Paper Structure (17 sections, 10 equations, 4 figures, 5 tables)

This paper contains 17 sections, 10 equations, 4 figures, 5 tables.

Figures (4)

  • Figure 1: The illustration of our motivation. (a) Our motivation is to utilize modality-specific details to reveal potential relationships. For example, characteristics like clothing types/materials, discerned from visible images, could influence the heat radiation intensities, thereby impacting infrared brightness variations. For intuitive example, in case 1, a uniform brightness is expected as the striped plaid shirt suggests similar materials. Conversely, Case 3 exhibits varied brightness due to different materials in the T-shirt and logo. (b) Unlike traditional methods emphasizing modality-invariant information while overlooking modality-specific information, our approach integrates modality-specific attributes like color, texture, and brightness to extract and explore potential relationships.

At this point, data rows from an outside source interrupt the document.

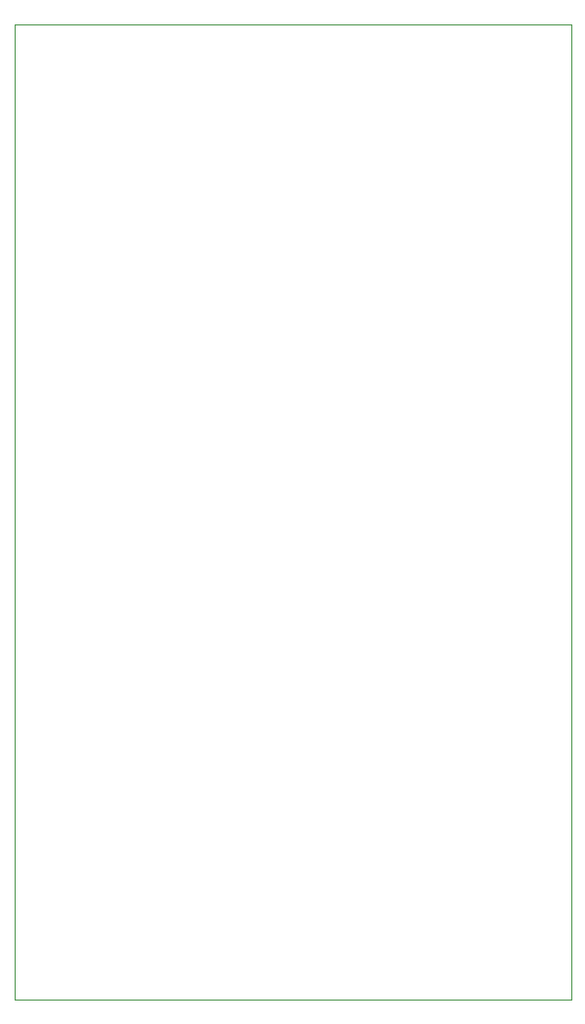
<source format=gbr>
%TF.GenerationSoftware,KiCad,Pcbnew,8.0.3*%
%TF.CreationDate,2024-09-25T15:42:15-04:00*%
%TF.ProjectId,mcu-board,6d63752d-626f-4617-9264-2e6b69636164,rev?*%
%TF.SameCoordinates,Original*%
%TF.FileFunction,Profile,NP*%
%FSLAX46Y46*%
G04 Gerber Fmt 4.6, Leading zero omitted, Abs format (unit mm)*
G04 Created by KiCad (PCBNEW 8.0.3) date 2024-09-25 15:42:15*
%MOMM*%
%LPD*%
G01*
G04 APERTURE LIST*
%TA.AperFunction,Profile*%
%ADD10C,0.050000*%
%TD*%
G04 APERTURE END LIST*
D10*
X140970000Y-27940000D02*
X189230000Y-27940000D01*
X189230000Y-112395000D01*
X140970000Y-112395000D01*
X140970000Y-27940000D01*
M02*

</source>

  • Figure 2: The overall framework of our proposed MIP network, which consists of a backbone model and two major modules. (a) A pre-trained vision transformer dosovitskiy2020image is used as the backbone model. (b) Modality-aware Prompts Learning (MPL) module produces modality-specific prompts for input visual embeddings of each layer according to the modality labels of input images. (c) Instance-aware Prompts Generator (IPG) module generates instance-specific prompts, and the generated prompts are supervised by "IAEL loss". The "IAEL Loss" is our proposed Instance-aware Enhancement Loss. The two kinds of rompts help the backbone network to adapt to different modality and instance inputs.

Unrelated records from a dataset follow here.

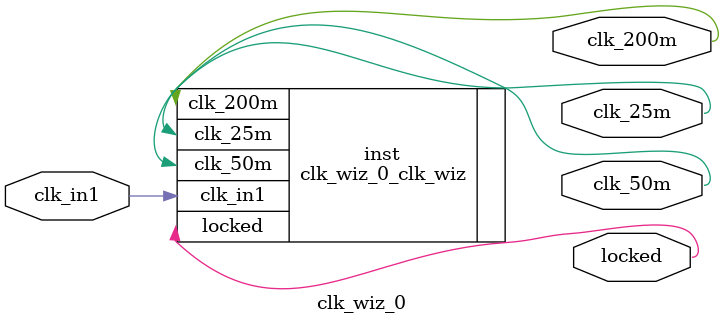
<source format=v>


`timescale 1ps/1ps

(* CORE_GENERATION_INFO = "clk_wiz_0,clk_wiz_v6_0_11_0_0,{component_name=clk_wiz_0,use_phase_alignment=true,use_min_o_jitter=false,use_max_i_jitter=false,use_dyn_phase_shift=false,use_inclk_switchover=false,use_dyn_reconfig=false,enable_axi=0,feedback_source=FDBK_AUTO,PRIMITIVE=MMCM,num_out_clk=3,clkin1_period=20.000,clkin2_period=10.0,use_power_down=false,use_reset=false,use_locked=true,use_inclk_stopped=false,feedback_type=SINGLE,CLOCK_MGR_TYPE=NA,manual_override=false}" *)

module clk_wiz_0 
 (
  // Clock out ports
  output        clk_50m,
  output        clk_25m,
  output        clk_200m,
  // Status and control signals
  output        locked,
 // Clock in ports
  input         clk_in1
 );

  clk_wiz_0_clk_wiz inst
  (
  // Clock out ports  
  .clk_50m(clk_50m),
  .clk_25m(clk_25m),
  .clk_200m(clk_200m),
  // Status and control signals               
  .locked(locked),
 // Clock in ports
  .clk_in1(clk_in1)
  );

endmodule

</source>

  • Figure 3: The t-SNE visualizations results of prompts from fusion-based and generation-based IPG modules. Different colors represent distinct identities. (a) Fusion-based IPG prompts cluster closely, with less obvious boundaries between individuals, indicating weaker instance-aware ability. (b) Generation-based IPG prompts show increased distances between individuals, reflecting stronger instance-aware ability, crucial for effective adaptation to diverse instances.

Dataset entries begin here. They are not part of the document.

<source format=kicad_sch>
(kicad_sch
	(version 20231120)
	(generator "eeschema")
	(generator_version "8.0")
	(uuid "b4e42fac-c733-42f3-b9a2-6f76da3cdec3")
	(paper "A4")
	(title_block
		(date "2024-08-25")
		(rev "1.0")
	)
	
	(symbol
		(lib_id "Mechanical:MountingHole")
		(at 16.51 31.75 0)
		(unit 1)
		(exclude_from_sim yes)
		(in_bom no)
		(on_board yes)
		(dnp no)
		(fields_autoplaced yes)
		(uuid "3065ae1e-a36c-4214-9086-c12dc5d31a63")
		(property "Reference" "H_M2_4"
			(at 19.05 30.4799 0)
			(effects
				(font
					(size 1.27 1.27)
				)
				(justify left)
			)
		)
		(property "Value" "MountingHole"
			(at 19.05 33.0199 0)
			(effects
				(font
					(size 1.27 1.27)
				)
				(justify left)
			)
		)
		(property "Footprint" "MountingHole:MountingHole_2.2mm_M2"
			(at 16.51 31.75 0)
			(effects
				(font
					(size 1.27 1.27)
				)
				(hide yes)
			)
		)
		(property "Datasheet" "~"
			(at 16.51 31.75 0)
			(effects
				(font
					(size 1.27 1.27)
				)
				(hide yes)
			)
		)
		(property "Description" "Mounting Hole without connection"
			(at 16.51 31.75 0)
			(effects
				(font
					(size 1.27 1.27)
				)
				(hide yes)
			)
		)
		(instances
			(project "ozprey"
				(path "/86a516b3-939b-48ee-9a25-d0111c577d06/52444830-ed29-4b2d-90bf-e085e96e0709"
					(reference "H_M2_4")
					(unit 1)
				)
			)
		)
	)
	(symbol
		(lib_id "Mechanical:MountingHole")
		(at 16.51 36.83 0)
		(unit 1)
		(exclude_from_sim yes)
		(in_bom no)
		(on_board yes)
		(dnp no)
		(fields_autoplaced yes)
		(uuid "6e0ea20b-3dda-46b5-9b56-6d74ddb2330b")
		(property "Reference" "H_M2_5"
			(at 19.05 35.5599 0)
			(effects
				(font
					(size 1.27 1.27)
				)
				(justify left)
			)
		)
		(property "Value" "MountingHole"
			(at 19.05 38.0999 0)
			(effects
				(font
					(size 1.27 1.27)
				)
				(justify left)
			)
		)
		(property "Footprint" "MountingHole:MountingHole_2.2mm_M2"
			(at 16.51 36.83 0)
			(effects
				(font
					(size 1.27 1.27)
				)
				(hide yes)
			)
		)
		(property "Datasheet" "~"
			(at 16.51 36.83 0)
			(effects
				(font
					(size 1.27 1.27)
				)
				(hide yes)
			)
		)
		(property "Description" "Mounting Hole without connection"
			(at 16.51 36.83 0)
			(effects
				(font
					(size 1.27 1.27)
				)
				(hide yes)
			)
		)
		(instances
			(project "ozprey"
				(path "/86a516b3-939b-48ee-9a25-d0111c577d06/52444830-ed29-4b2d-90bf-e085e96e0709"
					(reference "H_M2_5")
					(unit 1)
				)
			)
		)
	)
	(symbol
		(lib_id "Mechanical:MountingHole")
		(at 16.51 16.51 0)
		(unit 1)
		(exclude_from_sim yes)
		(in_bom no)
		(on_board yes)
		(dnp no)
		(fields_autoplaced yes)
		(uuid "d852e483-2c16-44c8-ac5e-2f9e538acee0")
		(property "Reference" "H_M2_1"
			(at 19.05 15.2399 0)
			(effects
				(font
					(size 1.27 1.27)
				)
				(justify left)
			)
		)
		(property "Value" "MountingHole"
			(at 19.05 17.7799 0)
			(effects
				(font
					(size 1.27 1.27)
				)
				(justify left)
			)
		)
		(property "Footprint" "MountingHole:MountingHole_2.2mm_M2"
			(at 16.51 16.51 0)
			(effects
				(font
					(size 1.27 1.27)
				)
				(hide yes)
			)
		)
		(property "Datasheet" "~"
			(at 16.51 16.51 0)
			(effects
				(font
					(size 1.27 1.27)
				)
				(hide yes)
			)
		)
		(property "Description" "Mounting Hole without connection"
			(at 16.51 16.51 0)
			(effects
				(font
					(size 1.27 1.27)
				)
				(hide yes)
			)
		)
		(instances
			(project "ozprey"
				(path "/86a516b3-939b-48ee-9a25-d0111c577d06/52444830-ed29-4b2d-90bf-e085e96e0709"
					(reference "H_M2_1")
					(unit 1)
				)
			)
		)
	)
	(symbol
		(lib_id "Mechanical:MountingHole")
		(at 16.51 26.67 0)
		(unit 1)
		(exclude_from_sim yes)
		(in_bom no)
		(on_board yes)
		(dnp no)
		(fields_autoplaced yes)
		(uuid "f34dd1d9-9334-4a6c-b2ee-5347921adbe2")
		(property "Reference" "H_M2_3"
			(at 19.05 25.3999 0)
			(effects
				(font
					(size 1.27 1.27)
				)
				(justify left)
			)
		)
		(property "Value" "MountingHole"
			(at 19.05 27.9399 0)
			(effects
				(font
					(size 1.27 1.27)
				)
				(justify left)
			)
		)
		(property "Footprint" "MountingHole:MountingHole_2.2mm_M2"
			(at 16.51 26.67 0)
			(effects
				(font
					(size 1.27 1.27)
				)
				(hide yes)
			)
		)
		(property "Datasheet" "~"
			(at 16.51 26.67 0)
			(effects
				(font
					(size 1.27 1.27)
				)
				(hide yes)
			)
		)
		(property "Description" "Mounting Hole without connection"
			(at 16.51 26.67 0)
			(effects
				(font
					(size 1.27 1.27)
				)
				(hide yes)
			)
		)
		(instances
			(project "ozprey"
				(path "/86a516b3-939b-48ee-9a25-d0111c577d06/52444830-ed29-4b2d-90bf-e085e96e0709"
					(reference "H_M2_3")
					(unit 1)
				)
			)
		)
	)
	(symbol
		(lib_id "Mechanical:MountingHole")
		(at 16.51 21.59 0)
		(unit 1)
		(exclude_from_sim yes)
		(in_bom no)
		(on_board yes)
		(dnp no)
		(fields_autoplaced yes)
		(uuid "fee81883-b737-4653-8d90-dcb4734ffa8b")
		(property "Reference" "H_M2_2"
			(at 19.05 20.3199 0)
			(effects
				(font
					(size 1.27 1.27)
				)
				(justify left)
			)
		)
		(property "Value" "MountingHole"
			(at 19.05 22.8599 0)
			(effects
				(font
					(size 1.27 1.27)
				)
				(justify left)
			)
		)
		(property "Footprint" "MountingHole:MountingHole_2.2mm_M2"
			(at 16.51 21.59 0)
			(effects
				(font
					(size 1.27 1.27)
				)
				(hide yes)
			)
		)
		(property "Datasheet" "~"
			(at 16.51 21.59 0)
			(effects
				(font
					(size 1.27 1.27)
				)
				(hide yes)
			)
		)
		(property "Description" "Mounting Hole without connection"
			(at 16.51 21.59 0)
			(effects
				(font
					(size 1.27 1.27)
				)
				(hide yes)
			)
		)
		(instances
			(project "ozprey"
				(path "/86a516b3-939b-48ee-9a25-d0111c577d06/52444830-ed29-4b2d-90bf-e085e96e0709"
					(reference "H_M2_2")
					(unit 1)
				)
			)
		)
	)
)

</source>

  • Figure 4: The visualizations results of attention maps of our MPL module and baseline model. From the second column in each case, we could find that the baseline model tends only to capture the explicit correspondence between different modality inputs. Such as only focusing on the upper dress part while ignoring the skirt part in case (a). As for our MPL module, with the carefully designed modality-specific prompts, it could effectively adapt to and make use of the modality-specific information. This enables our MPL model to explore and capture the implicit correspondence between the skirts part. Case (b) shows a similar result.